Make Machine Accessible Information

In the coming years we will witness a revolution in the ability of machines to access, reprocess and use information. This revolution is essentially due to three trends related to the Semantic Web: Web Data, Web Services and Web Identity. These webs are designed to make available, accessible and usable knowledge about data semantics, semantic services and semantic knowledge about the individuals. In this article we will explore the first of these 3 Webs, Web Data, and how to make information accessible by machines will transform the way of finding information.
Web Data

The amount of information and services available is increasing exponentially. Every day it becomes increasingly difficult to find what we’re trying to look for. The problem is that we must learn to tell the machines what we want. Why a machine cannot understand what site, what recent tweet, which photo on Flickr, what message on Facebook, or which restaurant we seek on the Internet?

Because she cannot. She does not understand and do not have access to most sources. It lacks the semantic understanding and common sense to build bridges between information.

It is essential that the host can access a higher level of understanding. Instead of doing statistical analysis on the correlation between research and a document, a machine must literally be able to understand. Therefore, databases of knowledge are necessary to ensure that we are talking about the same entity. Examples of these databases are:

* An encyclopedia containing information for understanding the meaning and the semantic context of a particular term. For example, understanding that Berlin is a city, how many people live in, and where it is located.
* The yellow pages or a set of services to obtain more complex information that changes regularly. For example, the road between Berlin and Porto in the car, the current temperature in degrees Celsius for Porto.
* A database for people to have access, with a rule set of permissions, information of a person who could help improve the personalization and recommendation.

Web Data

The idea of Web data is derived from the Semantic Web. People trying to solve the problem of the inherent inability of the machines include a web page. Initially, the goal of the Semantic Web was so invisible to annotate web pages with a set of metadata attributes and categories to enable machines to interpret the text and put it in context. This approach has not worked because it was too complicated to be implemented by individuals without technical expertise. Similar approaches, like microformats, simplify the tagging process and help cope with this problem.

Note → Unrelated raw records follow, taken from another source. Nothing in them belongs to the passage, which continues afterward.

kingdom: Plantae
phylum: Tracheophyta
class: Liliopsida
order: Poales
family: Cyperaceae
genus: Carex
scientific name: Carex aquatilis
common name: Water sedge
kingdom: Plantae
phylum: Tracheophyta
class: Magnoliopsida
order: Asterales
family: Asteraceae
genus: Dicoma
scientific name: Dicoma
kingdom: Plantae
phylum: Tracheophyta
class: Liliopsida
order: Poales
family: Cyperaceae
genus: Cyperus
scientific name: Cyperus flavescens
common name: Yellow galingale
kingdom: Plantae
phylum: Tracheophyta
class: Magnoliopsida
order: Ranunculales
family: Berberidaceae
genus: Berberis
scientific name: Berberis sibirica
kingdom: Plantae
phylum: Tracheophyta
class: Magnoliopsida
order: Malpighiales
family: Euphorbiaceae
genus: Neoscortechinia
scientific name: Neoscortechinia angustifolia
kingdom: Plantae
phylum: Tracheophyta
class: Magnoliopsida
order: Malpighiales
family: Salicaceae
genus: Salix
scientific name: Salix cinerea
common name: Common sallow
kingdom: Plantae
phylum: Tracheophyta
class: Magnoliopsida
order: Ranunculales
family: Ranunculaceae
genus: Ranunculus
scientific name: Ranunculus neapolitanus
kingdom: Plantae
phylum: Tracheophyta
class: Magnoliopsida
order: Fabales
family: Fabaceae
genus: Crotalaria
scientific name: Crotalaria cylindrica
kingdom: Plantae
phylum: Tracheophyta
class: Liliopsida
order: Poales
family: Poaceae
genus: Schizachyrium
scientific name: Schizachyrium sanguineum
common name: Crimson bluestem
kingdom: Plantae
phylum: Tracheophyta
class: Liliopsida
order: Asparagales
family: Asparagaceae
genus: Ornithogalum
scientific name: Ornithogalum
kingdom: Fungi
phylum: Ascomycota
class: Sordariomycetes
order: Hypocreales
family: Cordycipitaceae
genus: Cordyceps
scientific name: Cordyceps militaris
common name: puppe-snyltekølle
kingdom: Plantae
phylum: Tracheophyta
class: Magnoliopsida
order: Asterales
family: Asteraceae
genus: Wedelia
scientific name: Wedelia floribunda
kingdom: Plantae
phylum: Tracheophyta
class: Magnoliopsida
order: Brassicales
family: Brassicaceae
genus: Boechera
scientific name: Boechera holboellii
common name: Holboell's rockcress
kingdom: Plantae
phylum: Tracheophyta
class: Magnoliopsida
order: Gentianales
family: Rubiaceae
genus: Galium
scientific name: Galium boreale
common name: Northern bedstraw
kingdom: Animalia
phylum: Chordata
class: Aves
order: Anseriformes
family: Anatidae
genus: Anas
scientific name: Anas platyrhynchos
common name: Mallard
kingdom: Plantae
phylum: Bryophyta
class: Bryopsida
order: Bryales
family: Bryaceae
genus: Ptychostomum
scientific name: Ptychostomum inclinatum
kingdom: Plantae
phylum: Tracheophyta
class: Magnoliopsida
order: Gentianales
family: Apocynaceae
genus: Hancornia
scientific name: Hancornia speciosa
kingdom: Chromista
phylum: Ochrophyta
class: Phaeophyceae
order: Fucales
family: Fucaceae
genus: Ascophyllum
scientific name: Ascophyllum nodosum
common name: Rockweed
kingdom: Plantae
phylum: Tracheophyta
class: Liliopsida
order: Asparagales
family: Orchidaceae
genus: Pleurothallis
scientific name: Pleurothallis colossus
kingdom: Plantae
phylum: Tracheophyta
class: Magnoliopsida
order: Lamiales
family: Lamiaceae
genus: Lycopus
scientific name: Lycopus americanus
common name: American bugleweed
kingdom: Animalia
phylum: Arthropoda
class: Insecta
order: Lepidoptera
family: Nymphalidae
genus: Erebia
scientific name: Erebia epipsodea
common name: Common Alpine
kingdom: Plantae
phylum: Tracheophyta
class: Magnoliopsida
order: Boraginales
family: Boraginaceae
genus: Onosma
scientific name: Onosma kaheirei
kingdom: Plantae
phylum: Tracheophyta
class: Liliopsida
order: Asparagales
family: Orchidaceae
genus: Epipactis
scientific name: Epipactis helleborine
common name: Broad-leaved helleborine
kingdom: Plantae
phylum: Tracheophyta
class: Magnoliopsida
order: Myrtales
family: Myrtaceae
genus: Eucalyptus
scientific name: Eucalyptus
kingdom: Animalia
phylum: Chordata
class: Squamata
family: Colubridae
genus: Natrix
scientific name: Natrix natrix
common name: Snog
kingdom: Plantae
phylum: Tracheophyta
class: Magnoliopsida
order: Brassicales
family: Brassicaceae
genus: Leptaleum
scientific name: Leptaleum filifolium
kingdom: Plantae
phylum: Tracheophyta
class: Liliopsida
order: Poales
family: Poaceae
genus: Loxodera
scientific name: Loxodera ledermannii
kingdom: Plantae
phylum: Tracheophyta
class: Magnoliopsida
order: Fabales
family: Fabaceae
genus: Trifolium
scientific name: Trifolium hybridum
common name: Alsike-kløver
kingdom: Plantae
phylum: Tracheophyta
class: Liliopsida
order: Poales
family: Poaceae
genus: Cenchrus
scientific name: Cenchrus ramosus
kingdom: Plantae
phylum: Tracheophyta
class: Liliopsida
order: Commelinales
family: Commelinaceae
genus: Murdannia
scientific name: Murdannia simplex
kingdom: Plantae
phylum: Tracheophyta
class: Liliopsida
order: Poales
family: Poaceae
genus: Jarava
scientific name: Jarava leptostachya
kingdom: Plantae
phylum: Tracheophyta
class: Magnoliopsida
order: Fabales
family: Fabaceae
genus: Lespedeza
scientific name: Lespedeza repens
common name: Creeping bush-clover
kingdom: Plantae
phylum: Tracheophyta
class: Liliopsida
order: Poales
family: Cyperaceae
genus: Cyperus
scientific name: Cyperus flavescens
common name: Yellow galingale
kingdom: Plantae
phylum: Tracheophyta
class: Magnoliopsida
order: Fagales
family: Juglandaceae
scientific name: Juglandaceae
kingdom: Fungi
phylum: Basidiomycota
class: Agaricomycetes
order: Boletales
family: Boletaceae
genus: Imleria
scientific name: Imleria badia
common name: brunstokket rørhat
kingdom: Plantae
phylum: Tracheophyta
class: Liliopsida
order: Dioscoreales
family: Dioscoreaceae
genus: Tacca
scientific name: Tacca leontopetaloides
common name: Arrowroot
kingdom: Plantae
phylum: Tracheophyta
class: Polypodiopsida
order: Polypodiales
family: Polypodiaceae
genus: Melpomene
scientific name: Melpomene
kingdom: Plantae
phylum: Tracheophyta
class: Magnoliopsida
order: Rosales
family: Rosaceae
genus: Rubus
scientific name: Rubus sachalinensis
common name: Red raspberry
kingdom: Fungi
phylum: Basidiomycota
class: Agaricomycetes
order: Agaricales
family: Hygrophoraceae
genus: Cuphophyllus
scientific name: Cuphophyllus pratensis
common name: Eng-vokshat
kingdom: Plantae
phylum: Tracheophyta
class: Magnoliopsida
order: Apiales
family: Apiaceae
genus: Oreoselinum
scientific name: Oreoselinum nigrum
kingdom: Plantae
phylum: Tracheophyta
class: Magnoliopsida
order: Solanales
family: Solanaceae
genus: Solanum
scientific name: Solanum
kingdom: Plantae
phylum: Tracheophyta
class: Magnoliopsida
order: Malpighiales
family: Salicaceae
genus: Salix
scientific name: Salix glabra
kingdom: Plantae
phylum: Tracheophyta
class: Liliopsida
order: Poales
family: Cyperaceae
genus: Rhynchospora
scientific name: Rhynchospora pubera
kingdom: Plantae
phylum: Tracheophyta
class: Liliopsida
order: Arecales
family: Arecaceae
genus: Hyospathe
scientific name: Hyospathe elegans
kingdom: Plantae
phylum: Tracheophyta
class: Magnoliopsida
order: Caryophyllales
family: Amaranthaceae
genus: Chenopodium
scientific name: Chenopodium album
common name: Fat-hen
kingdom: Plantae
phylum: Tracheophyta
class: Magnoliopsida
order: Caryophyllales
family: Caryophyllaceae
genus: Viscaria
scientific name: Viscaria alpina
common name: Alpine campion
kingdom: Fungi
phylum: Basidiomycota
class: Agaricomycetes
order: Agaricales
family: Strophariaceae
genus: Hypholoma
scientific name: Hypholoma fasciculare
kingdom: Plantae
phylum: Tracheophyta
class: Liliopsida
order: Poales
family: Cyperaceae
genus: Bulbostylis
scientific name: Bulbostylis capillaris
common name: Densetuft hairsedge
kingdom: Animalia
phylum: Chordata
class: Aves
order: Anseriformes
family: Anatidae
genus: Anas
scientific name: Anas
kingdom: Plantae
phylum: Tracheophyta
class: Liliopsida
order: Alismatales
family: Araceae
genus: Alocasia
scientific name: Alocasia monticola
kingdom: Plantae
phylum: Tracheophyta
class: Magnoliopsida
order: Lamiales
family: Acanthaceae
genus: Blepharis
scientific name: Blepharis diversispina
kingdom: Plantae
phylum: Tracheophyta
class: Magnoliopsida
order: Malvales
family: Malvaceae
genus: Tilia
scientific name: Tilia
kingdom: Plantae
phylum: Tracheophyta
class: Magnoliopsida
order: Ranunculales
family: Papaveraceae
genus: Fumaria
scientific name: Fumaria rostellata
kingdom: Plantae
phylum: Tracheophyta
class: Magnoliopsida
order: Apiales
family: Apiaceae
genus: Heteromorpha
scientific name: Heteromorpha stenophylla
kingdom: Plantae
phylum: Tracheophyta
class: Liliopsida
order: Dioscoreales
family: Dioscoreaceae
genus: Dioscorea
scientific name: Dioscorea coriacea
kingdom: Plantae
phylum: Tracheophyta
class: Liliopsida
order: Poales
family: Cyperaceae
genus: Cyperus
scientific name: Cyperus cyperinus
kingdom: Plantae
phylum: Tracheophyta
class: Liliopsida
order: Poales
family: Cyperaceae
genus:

These approaches have in common effort to improve the accessibility of machines to knowledge in web pages that were designed to be viewed by men. On the other hand, these sites contain lots of information that are not relevant for machinery which must be filtered. What we need is a database meant to be searchable by machines, that is to say, stripped of irrelevant information. But beware! Who said that the machines and we humans had to share a single web?

The idea of Web data has therefore emerged to circumvent the problems caused by this limitation and the existence of a structured database colossal distributed worldwide and contains all types of information. These data are owned by companies that are opening more and more. Typically, a database contains information about a particular area, such as books, music, encyclopedic data, companies etc … If these data were interconnected (that is to say, pointing to each other as the Web sites do), a machine could circulate in the web of data “silently” and structured information to gather semantic knowledge about any entity or domain. The result of such an approach could be a gigantic database, totally free, which could be the basis for a new generation of applications and services.

Linking Open Data

The project Linking Open Data (LOD or Open Data Link) supported ar W3C is a promising approach. The picture above shows all the databases participating in the project. The data sets are made to reuse existing ontologies such as WordNet, FOAF and SKOS and interconnect them.

The data sets all offer access their database and point to entries in other data sets. The project follows the basic principles governing the World Wide Web: simplicity, tolerance, modular design and decentralization. The project now has LOD over 2 billion RDF triples, which is a lot of information (a triplet is a brick of information consisting of a subject, a predicate and an object which can represent the properties of an object or its relations with other subjects). In addition, the number of data sets involved in the project grows very fast. It can access data sets through various means: for example, via a semantic web browser, or by being indexed by search engines semantic.

For a brief overview of Web Data, you can click the following links:

* The company Yahoo on CrunchBase,
* The city of Berlin or play Tetris on DBpedia,
* The book iPhone: The Missing Manual on O’Reilly Media

With all the data on the Web of data, knowledge that goes from very general to very specific is available to machines that enable the emergence of a new generation of services. Queries become very sophisticated machine-understandable and accessible to the next generation of search engines.